Welthandel:Jeder denkt an sich

Welthandel: Ein Kik-Laden in Berlin-Neukölln: Der Discounter expandiert jetzt doch nicht wie geplant in die USA.

Ein Kik-Laden in Berlin-Neukölln: Der Discounter expandiert jetzt doch nicht wie geplant in die USA.

(Foto: imago stock&people)

Der Zollstreit stiftet Chaos, mit schwerwiegenden Folgen: Anleger sind nervös, die Wirtschaft wächst langsamer - und manche Firmen reagieren schon.

Von C. Busse, A. Hagelüken, A. Mühlauer, H. Roßbach und J. Willmroth, Brüssel/München/Frankfurt

Sogar Kik: Auch die deutsche Billigkette ist nun ein Opfer des globalen Handelsstreits geworden.

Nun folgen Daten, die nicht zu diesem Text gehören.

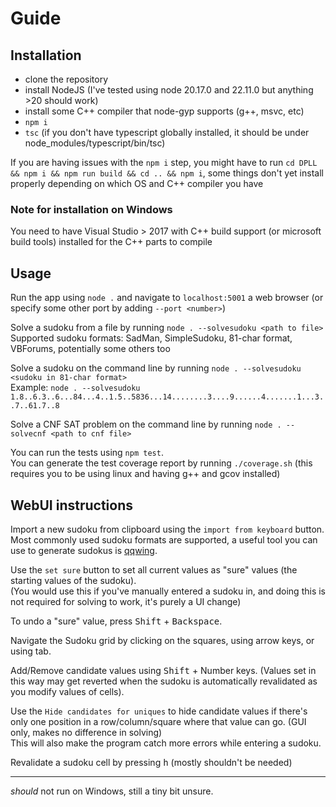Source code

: # Guide


## Installation
* clone the repository
* install NodeJS (I've tested using node 20.17.0 and 22.11.0 but anything >20 should work)
* install some C++ compiler that node-gyp supports (g++, msvc, etc)
* `npm i`
* `tsc` (if you don't have typescript globally installed, it should be under node_modules/typescript/bin/tsc)

If you are having issues with the `npm i` step, you might have to run `cd DPLL && npm i && npm run build && cd .. && npm i`, some things don't yet install properly depending on which OS and C++ compiler you have

### Note for installation on Windows
You need to have Visual Studio > 2017 with C++ build support (or microsoft build tools) installed for the C++ parts to compile


## Usage
Run the app using `node .` and navigate to `localhost:5001` a web browser (or specify some other port by adding `--port <number>`)


Solve a sudoku from a file by running `node . --solvesudoku <path to file>`  
Supported sudoku formats: SadMan, SimpleSudoku, 81-char format, VBForums, potentially some others too

Solve a sudoku on the command line by running `node . --solvesudoku <sudoku in 81-char format>`  
Example: `node . --solvesudoku 1.8..6.3..6...84...4..1.5..5836...14........3....9......4.......1...3..7..61.7..8`


Solve a CNF SAT problem on the command line by running `node . --solvecnf <path to cnf file>`


You can run the tests using `npm test`.  
You can generate the test coverage report by running `./coverage.sh` (this requires you to be using linux and having g++ and gcov installed)


## WebUI instructions
Import a new sudoku from clipboard using the `import from keyboard` button.  
Most commonly used sudoku formats are supported, a useful tool you can use to generate sudokus is [qqwing](https://qqwing.com/generate.html).

Use the `set sure` button to set all current values as "sure" values (the starting values of the sudoku).  
(You would use this if you've manually entered a sudoku in, and doing this is not required for solving to work, it's purely a UI change)

To undo a "sure" value, press <kbd>Shift</kbd> + <kbd>Backspace</kbd>.

Navigate the Sudoku grid by clicking on the squares, using arrow keys, or using tab.

Add/Remove candidate values using <kbd>Shift</kbd> + Number keys. (Values set in this way may get reverted when the sudoku is automatically revalidated as you modify values of cells).

Use the `Hide candidates for uniques` to hide candidate values if there's only one position in a row/column/square where that value can go.
(GUI only, makes no difference in solving)  
This will also make the program catch more errors while entering a sudoku.

Revalidate a sudoku cell by pressing <kbd>h</kbd> (mostly shouldn't be needed)

  
---
*should* not run on Windows, still a tiny bit unsure.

Der zum Tengelmann-Konzern gehörende Discounter wollte eigentlich in die USA expandieren, doch dieser Plan wird nun aufgegeben. Zu großes Risiko, die Zölle würden Kik voll treffen und die Vorteile im Einkauf zunichtemachen, heißt es als Begründung. Nun will sich das Unternehmen auf Europa konzentrieren.

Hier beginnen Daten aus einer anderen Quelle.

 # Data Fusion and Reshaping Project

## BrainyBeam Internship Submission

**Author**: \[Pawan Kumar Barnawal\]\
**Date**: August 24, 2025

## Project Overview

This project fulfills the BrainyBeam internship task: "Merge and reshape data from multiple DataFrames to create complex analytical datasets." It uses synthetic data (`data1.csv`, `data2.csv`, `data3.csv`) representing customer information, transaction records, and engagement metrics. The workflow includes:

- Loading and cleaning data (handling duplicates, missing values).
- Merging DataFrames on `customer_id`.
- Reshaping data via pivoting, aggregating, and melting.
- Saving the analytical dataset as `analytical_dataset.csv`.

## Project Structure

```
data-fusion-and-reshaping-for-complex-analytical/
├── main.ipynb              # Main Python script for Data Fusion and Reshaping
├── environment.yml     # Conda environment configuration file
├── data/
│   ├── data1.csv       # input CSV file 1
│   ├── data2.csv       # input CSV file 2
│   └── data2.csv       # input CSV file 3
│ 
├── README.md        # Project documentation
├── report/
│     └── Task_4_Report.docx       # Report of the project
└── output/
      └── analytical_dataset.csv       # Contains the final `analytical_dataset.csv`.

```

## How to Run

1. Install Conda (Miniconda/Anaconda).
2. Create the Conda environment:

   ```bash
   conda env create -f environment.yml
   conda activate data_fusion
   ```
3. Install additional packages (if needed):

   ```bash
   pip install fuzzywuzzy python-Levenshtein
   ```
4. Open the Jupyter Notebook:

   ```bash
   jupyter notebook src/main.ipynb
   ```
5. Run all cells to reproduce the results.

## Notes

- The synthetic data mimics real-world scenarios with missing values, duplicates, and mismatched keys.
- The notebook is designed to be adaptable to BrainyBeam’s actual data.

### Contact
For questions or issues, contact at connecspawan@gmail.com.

Kik ist damit nicht alleine. Die Nervosität an den Börsen und in den Unternehmen nimmt zu - angesichts der weiteren Eskalation der Zollauseinandersetzungen. "Wir verlieren 151 Milliarden Dollar im Handel mit der Europäischen Union", schimpfte US-Präsident Donald Trump, als er diese Woche nach Brüssel flog. Dort angekommen bekräftigte er seine Zolldrohung für europäische Autos. Falls die Europäische Union nicht redlich verhandele, werde es zu Maßnahmen im Autosektor kommen. Zuvor hatte Trump angekündigt, die Strafzölle auch auf Importe aus China auszudehnen.

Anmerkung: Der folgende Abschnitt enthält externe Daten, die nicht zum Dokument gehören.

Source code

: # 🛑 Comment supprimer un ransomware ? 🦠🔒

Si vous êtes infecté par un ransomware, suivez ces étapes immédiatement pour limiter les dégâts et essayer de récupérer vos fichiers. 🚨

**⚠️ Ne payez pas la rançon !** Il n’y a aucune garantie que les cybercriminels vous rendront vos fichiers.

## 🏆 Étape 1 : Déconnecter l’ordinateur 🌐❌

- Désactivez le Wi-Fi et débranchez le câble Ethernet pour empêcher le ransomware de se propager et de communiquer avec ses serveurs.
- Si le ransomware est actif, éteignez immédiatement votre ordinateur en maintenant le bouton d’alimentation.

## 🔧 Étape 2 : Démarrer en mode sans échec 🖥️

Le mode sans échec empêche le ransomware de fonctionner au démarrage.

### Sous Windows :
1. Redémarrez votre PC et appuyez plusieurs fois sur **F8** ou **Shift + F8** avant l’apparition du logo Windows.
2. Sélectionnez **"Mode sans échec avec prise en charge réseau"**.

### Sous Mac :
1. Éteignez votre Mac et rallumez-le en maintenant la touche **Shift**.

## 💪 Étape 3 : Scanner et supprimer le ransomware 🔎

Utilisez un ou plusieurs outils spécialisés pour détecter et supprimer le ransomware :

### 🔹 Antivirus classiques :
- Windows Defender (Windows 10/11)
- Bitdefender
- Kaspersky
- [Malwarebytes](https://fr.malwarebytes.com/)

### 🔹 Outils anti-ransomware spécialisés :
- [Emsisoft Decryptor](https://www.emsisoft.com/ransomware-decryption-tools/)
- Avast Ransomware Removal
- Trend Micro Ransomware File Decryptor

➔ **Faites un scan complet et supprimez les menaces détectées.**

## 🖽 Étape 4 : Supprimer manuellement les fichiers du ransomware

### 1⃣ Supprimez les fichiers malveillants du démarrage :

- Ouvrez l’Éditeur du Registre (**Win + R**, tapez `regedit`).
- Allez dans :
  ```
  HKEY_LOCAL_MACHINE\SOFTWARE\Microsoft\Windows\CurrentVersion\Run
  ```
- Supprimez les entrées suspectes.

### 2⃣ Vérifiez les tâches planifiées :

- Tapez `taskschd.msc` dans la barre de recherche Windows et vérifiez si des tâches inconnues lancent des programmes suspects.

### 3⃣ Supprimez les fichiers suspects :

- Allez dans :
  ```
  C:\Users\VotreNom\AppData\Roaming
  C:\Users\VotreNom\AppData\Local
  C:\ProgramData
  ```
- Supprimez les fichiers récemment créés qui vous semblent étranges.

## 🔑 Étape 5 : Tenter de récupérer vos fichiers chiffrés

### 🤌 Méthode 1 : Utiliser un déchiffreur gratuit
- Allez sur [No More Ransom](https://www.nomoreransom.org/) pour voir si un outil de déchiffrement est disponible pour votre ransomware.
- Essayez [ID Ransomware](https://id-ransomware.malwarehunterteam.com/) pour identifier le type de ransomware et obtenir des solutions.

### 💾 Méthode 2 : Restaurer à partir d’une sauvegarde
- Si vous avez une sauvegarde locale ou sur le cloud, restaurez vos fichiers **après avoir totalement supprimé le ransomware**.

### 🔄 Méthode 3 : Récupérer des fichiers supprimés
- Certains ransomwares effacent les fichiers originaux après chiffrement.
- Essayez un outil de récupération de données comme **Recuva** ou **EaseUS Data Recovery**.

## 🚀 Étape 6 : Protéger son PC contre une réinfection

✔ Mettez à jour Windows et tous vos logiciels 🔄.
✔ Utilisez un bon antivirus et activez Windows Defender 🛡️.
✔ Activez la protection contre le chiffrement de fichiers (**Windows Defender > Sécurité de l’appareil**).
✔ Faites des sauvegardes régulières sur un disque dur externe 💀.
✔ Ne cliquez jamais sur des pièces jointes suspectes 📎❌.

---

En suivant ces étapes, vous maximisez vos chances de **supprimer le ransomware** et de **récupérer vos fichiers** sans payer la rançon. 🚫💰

Während der US-Präsident einen seit Dekaden beispiellosen Handelsstreit entfacht, suggeriert Trump gern, dieser sei "leicht zu gewinnen". Mit dieser Meinung steht er zunehmend allein da. Am Donnerstag senkte nach zahlreichen Forschungsinstituten auch die EU-Kommission ihre Wachstumsprognose. Weltweit wächst die Angst vor Verlusten. Ein Überblick.

Wachstum in Gefahr

Was der Trump-Effekt in Zahlen bedeutet, macht EU-Wirtschaftskommissar Pierre Moscovici deutlich. Er senkt die Wachstumsprognose für die Euro-Staaten für 2018 auf 2,1 Prozent. Vor Kurzem hatte er noch mit 2,3 Prozent gerechnet. In Deutschland dürfte es laut Kommission 2018 und 2019 nur noch um 1,9 Prozent nach oben gehen. Bisher war ein Plus von 2,3 und 2,1 Prozent veranschlagt worden. Diese Änderungen spiegelten die Auswirkungen des Handelskonflikts mit den Vereinigten Staaten wider. Hinzu kämen politische Unsicherheiten, die das Vertrauen beeinflussten, und steigende Ölpreise.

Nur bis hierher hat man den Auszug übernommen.